Ein Gemälde, ein Kupferstich und eine Zeichnung – und die große Frage, die schon Albrecht Dürer nicht beantworten konnte: Was heißt hier eigentlich schön?
Dürer wusste es nicht – und genau das ist der Ausgangspunkt
„Was aber die Schönheit sei, das weiß ich nicht” – dieses Eingeständnis des großen Renaissancekünstlers Albrecht Dürer steht am Anfang eines besonderen Gesprächsformats, das das Martin von Wagner Museum der Universität Würzburg aufgelegt hat.
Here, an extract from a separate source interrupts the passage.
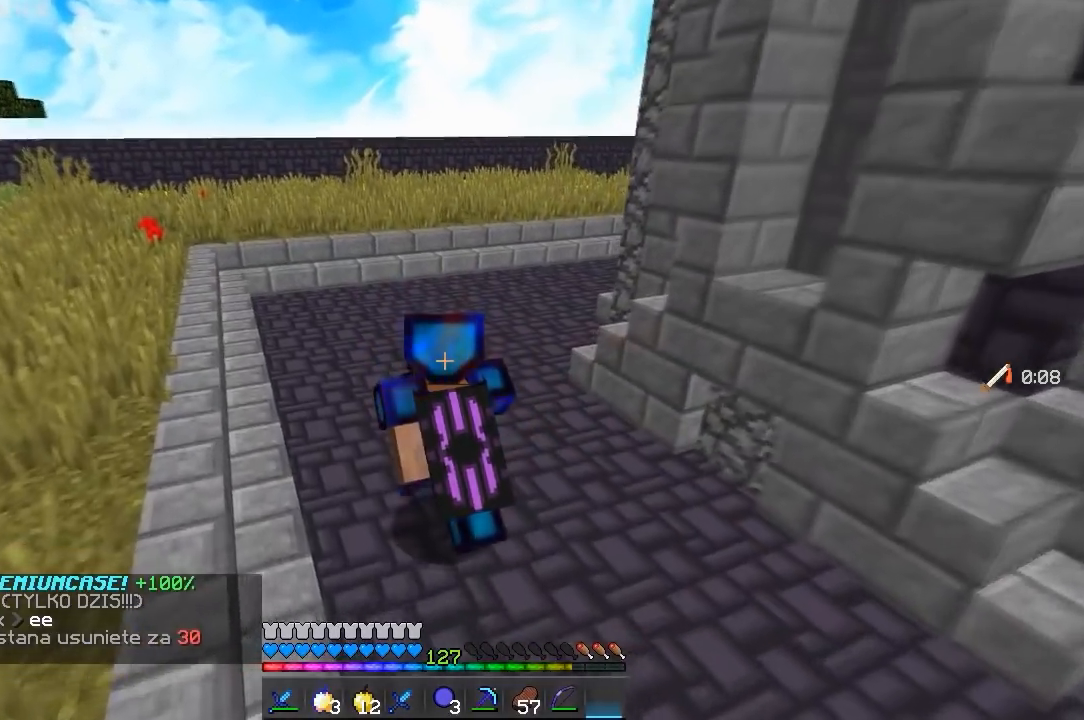
{"keys": ["a", "w"], "mouse": [], "events": [[17, "a", "up"], [150, "w", "up"], [233, "w", "down"], [467, "a", "down"]]}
Ausgehend vom Motto des Mozartfests 2026 lädt das Museum jeden Dienstagabend dazu ein, künstlerisch gestalteter Schönheit auf den Grund zu gehen.
Drei Werke aus Renaissance und Barock im Fokus
Die Aufzeichnung vom 9. Juni 2026 widmet sich einem Gemälde, einem Kupferstich und einer Zeichnung aus Renaissance und Barock – Werke aus den eigenen Sammlungen des Museums, die in den Sälen der Gemäldegalerie in der Würzburger Residenz präsentiert werden. Im Mittelpunkt steht die Frage, welcher Schönheitsbegriff den Werken jeweils zugrunde liegt und wie sich Vorstellungen von Schönheit über die Jahrhunderte gewandelt haben.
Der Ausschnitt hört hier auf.